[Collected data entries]
※ ※ ※
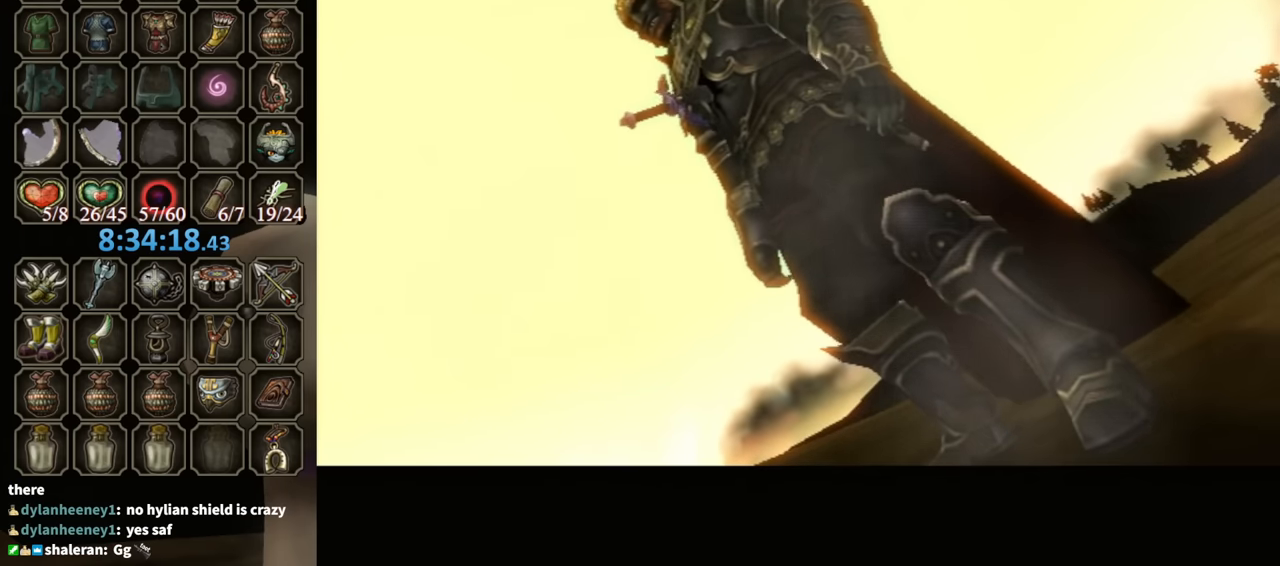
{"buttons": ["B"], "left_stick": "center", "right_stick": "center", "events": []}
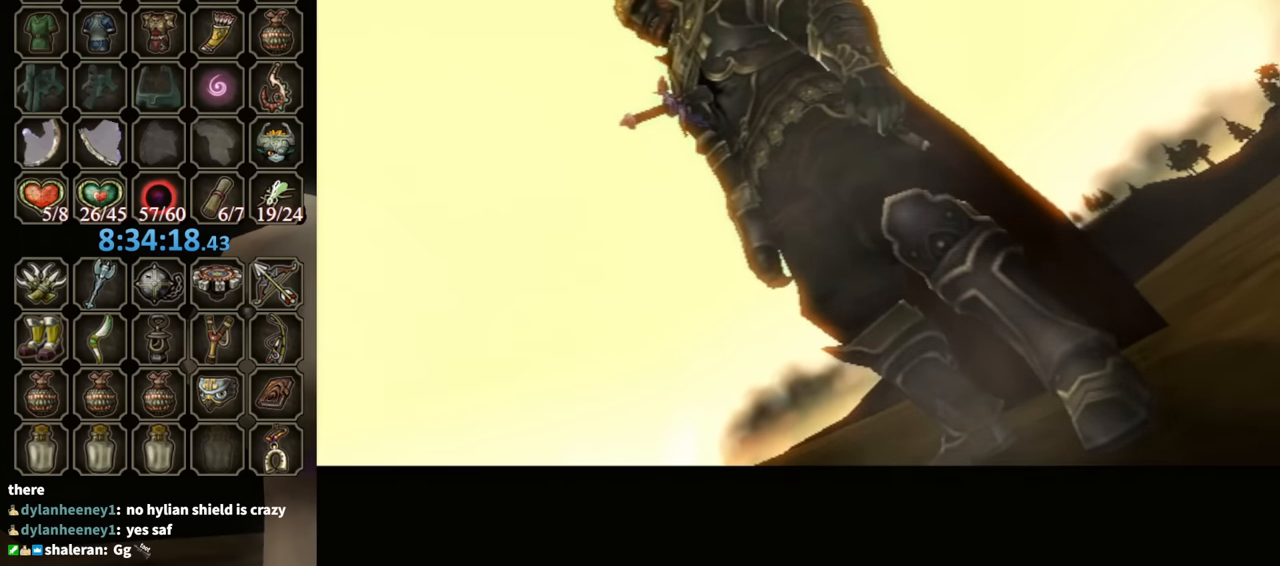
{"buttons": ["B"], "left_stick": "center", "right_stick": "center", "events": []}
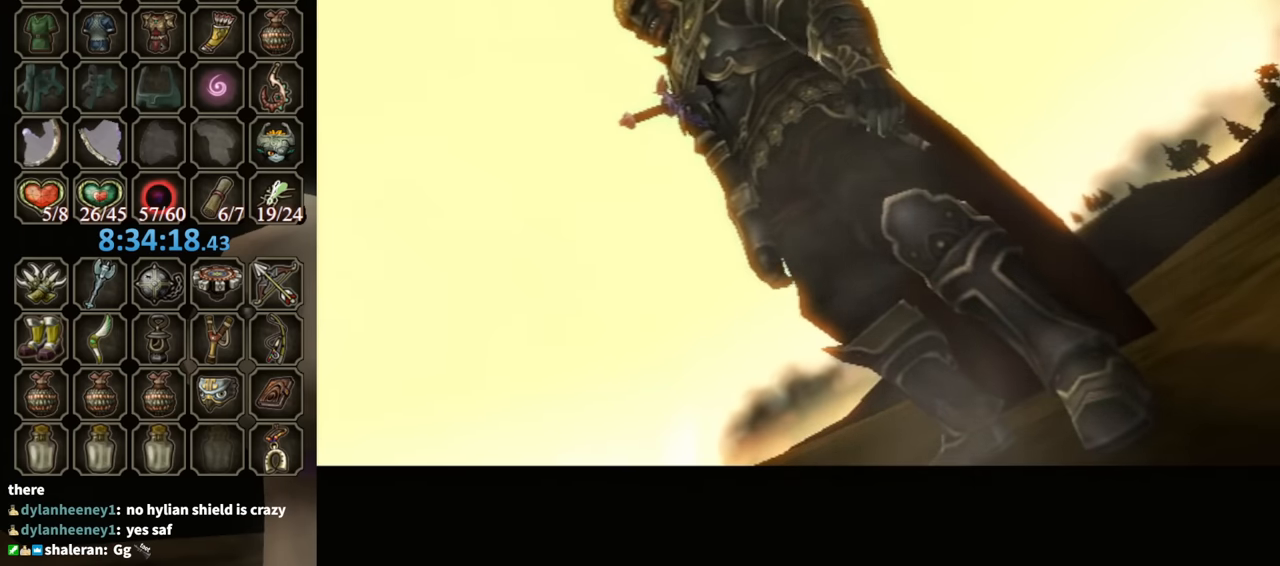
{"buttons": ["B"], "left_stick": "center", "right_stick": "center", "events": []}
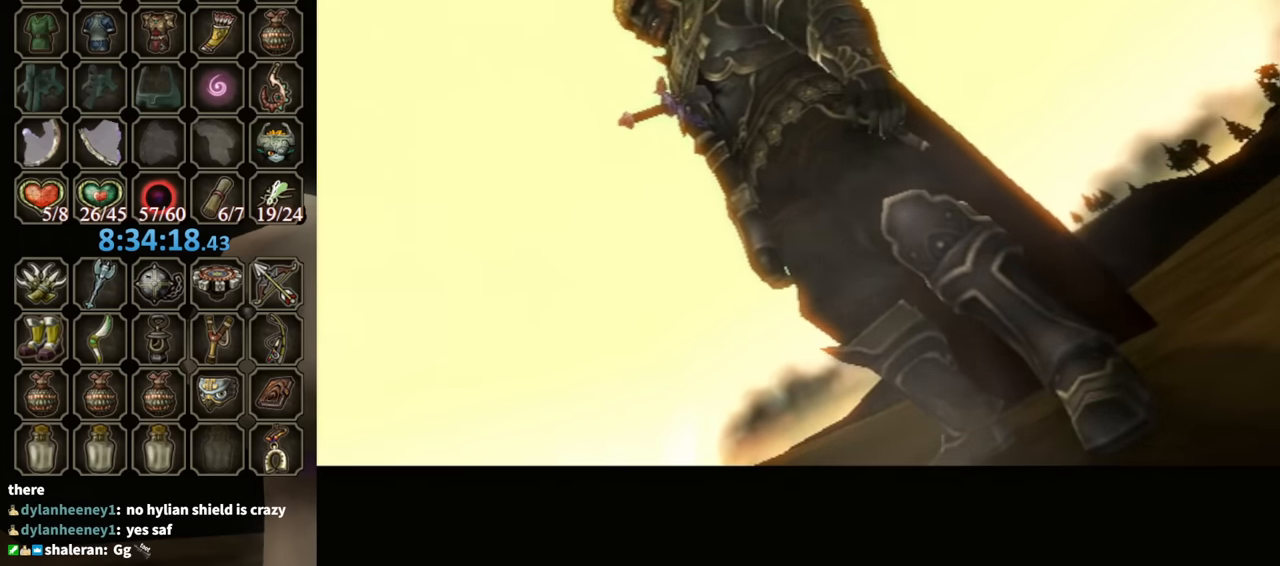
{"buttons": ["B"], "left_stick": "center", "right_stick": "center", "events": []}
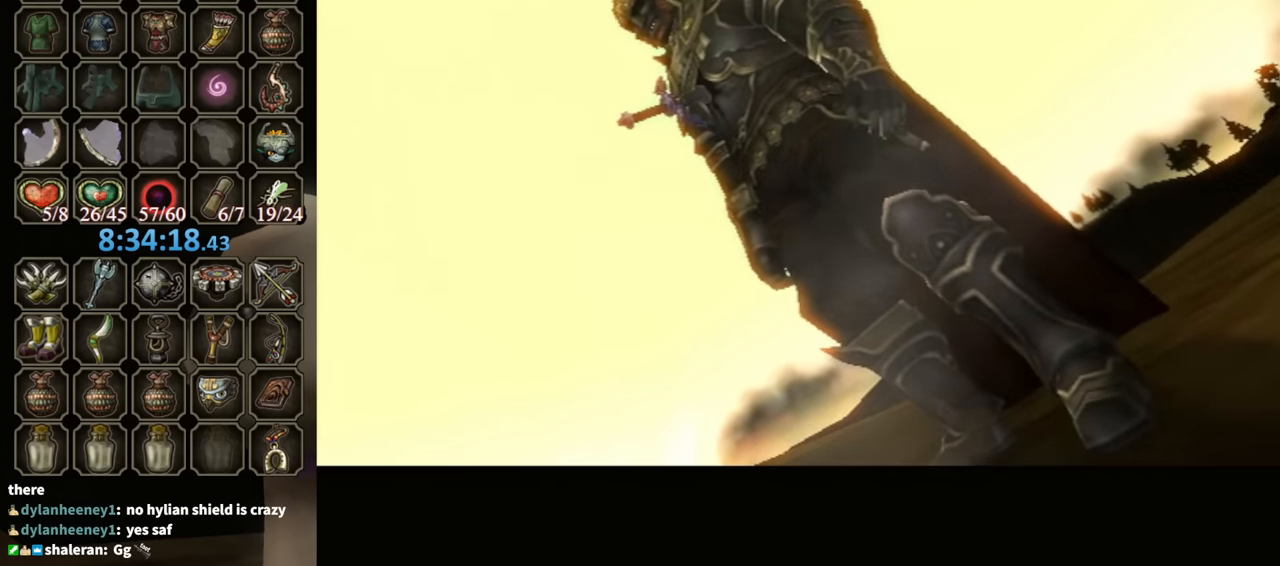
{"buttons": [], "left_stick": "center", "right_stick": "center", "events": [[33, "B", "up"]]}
※ ※ ※
## [Work to be completed]
An exact transcription of all the entries is required, without the pictures.

## [Task result]
{"buttons": ["B"], "left_stick": "center", "right_stick": "center", "events": []}
{"buttons": ["B"], "left_stick": "center", "right_stick": "center", "events": []}
{"buttons": ["B"], "left_stick": "center", "right_stick": "center", "events": []}
{"buttons": ["B"], "left_stick": "center", "right_stick": "center", "events": []}
{"buttons": [], "left_stick": "center", "right_stick": "center", "events": [[33, "B", "up"]]}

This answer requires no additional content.